His face is familiar. It’s framed by the red and yellow ‘M’ of McDonald’s behind him, and she realises he’s the young man who was taken away by the police the day before. He looks closer to her age now his face is Coke-free and shaved.

“Nice to meet you too,” he replies. “My name’s Gus. And I’ll only get lost if you come with me.”

“Why would I go anywhere with a loser like you?”

“Because you’re bored with going to school every day?”

She restrains a smile. “Not as bored as I’d be if I was with you.”

He laughs; a short, sharp bark. “Nice. I like your sharp corners. What’s your name?”

Mary turns her back on him and continues walking towards school. He follows. She speeds up. He starts to whistle. When she arrives at the school gates she turns to face him once again. He’s skinny, shaggy-haired and undeniably cool in his faded leather jacket and dirty jeans.

“Leave me alone, loser. Find someone else to stalk,” she says.

“I’m quite happy stalking you. See you soon, kiddo.”

She enters the school grounds and then glances over her shoulder. He’s strolling back the way they’d come, his hands in his pockets. Gus. She smiles to herself.
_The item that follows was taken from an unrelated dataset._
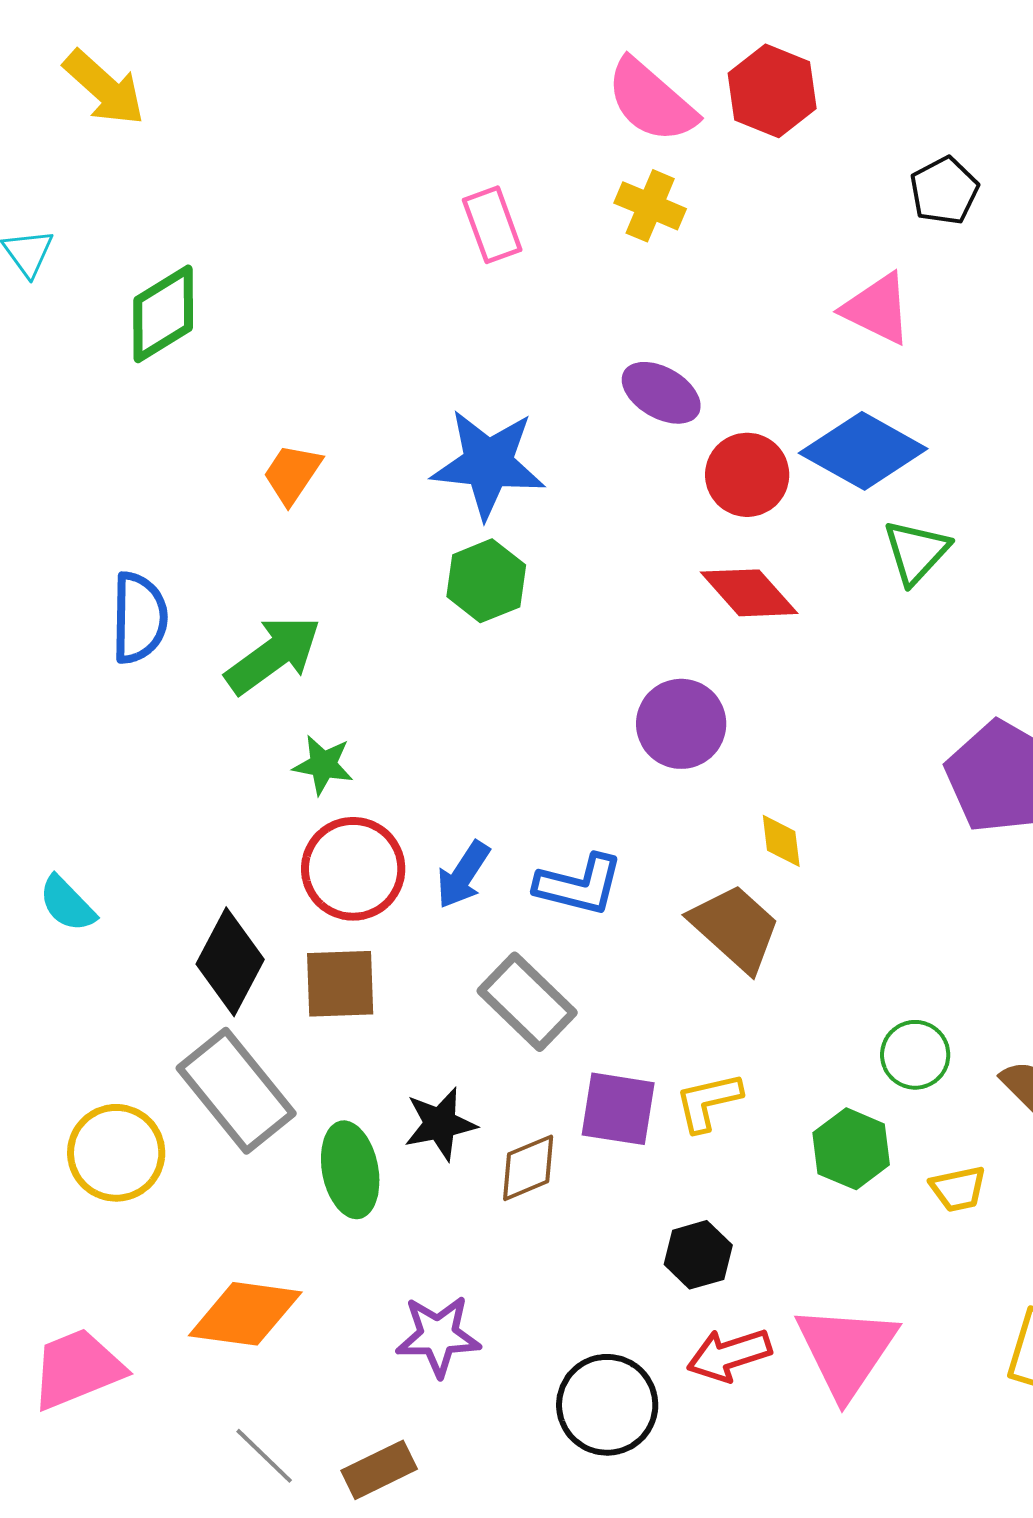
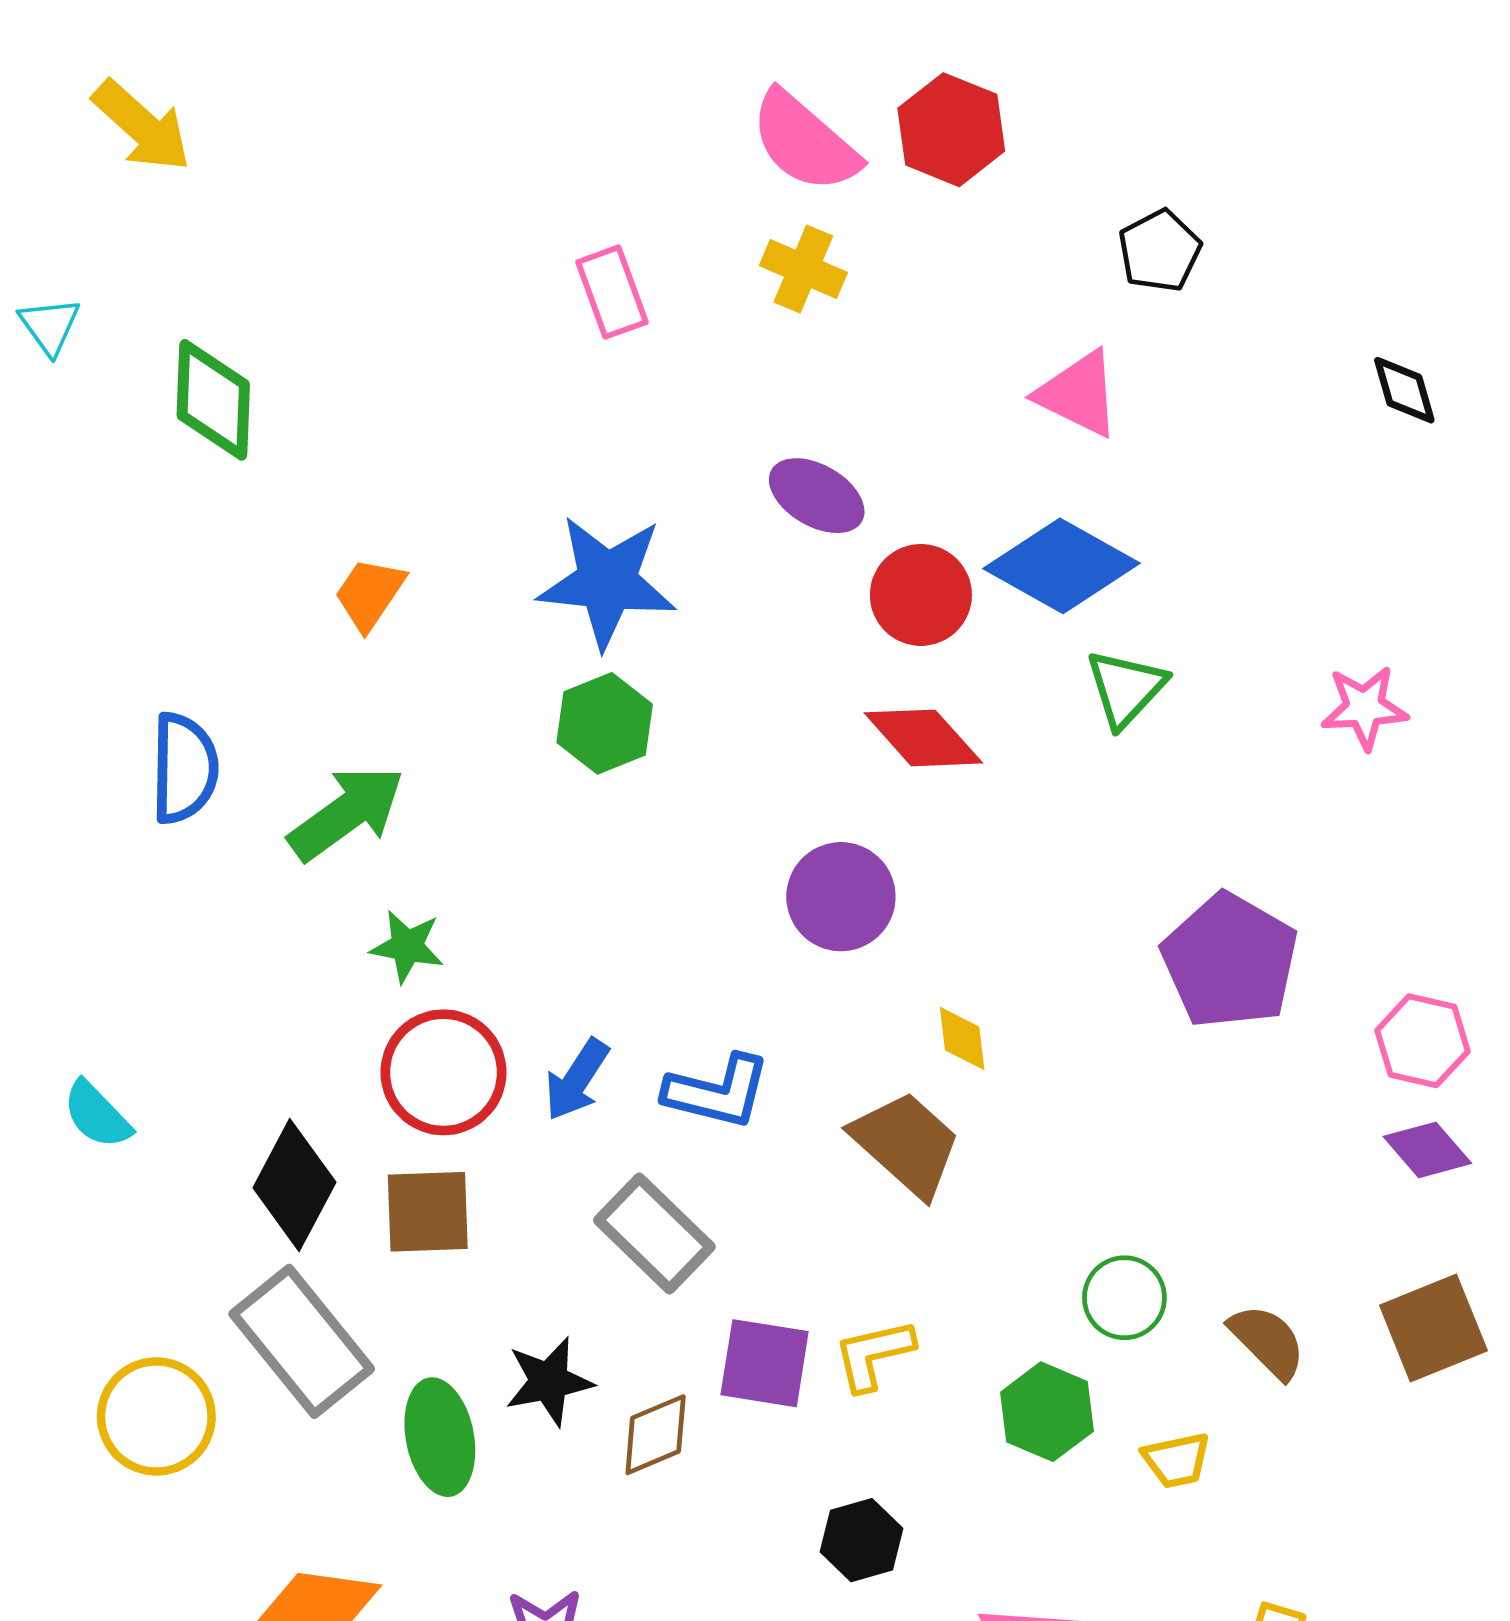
green diamond: (163, 314) -> (213, 400), turned -56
He comes from the real world, far from the petty restrictions of her life.

She waits for Trish in the bike sheds. A Year 11 boy offers her a toke on his fag. She accepts and blows smoke moodily towards the tin roof, thinking about the waste of a school day that lies before her. What is Gus doing now?

Trish arrives with Helen. Mary greets Trish and ignores Helen. She holds Trish’s bike while Trish searches through the tangled intestines of her bag for the lock. Helen stares at her, chewing gum. Mary stares back and blows out smoke.
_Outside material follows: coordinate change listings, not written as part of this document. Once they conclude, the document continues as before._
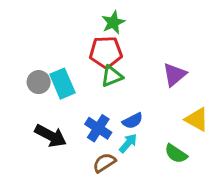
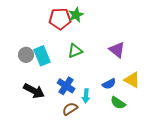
red pentagon: (106, 52) -> (60, 19), moved
purple triangle: (174, 75) -> (117, 50), turned -42
blue semicircle: (133, 121) -> (109, 84), moved
cyan arrow: (128, 143) -> (86, 96), turned 144

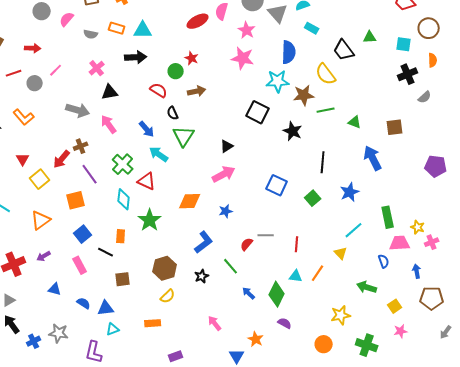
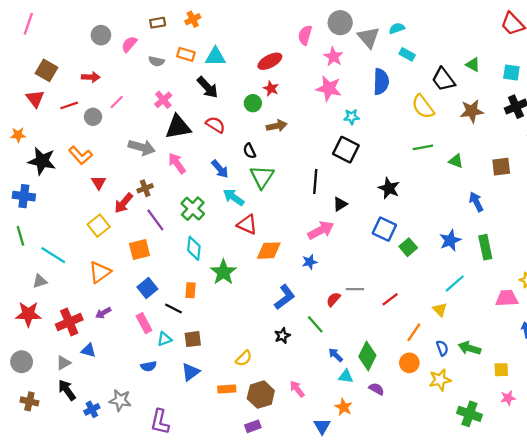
red ellipse: (198, 21) -> (270, 61), moved
green triangle: (370, 37) -> (473, 65), turned 32
black arrow: (136, 57) -> (208, 87), turned 50
cyan star: (278, 81) -> (352, 117), moved, size x0.6
red semicircle: (159, 90) -> (215, 125), moved
black triangle: (110, 92) -> (178, 127), size x1.4
brown star: (304, 95) -> (472, 111), moved
black star: (293, 131) -> (389, 188), moved
black triangle: (227, 146) -> (340, 204), moved
blue arrow: (373, 158) -> (476, 202), size x0.7
red triangle: (23, 159) -> (99, 183), moved
black line: (323, 162) -> (315, 181), moved
pink arrow: (224, 174) -> (321, 230), moved
red triangle: (147, 181) -> (247, 225), moved
blue square: (277, 185) -> (384, 229), moved
green rectangle: (388, 217) -> (485, 247), moved
red line: (297, 244) -> (390, 299), turned 49
blue semicircle: (384, 261) -> (442, 348), moved
brown hexagon: (165, 268) -> (261, 395), moved
cyan triangle: (296, 276) -> (346, 376), moved
blue triangle: (55, 289) -> (88, 350), moved
blue semicircle: (84, 303) -> (149, 366), turned 136
yellow square: (395, 306) -> (501, 370), turned 32
blue triangle: (106, 308) -> (190, 372), moved, turned -30
cyan triangle: (113, 329) -> (164, 339), moved
orange circle: (324, 344) -> (409, 363), moved

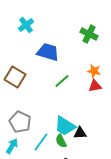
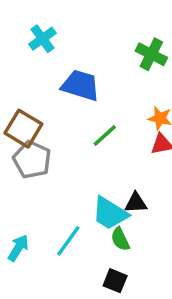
gray pentagon: (20, 122) -> (32, 160), moved
black triangle: (80, 133) -> (136, 203), moved
green semicircle: (61, 141) -> (120, 239), moved

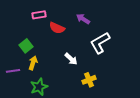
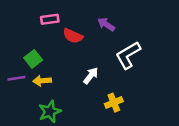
white arrow: (71, 59) -> (91, 76), turned -96
yellow arrow: (33, 63) -> (42, 81), turned -112
purple line: (13, 71) -> (16, 78), moved

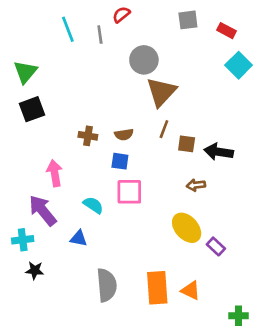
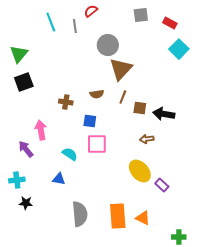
brown semicircle: (124, 135) -> (97, 94), moved
purple arrow: (43, 210) -> (26, 149), moved, size x0.7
Helen is new at school. She moved into Manor House in Trish’s village a few months ago. She’s blond, pink and girly, and she dresses like the models in Topshop. She has latched onto Trish, who’s flattered by her attention. Mary knows they meet up regularly in the village playground to drink Coke, eat crisps and read Cosmopolitan. Helen wants to take Trish in hand and has advised her to get contact lenses and to cut her ginger hair. Jimmy, Trish’s eight-year-old brother, told her this. He doesn’t like Helen because she pinches him.

“Hey, Trish, I’ve got a new game,” says Mary.

She takes Trish’s arm and steers her away from Helen, pretending not to see the look Trish exchanges with her. Helen follows them.

“Go on then,” says Trish. “It’s not another false-fashion thing, is it?”

False-fashion is a game Mary invented last month. She would start a new trend, rant about how cool it was and then count the number of girls who followed it.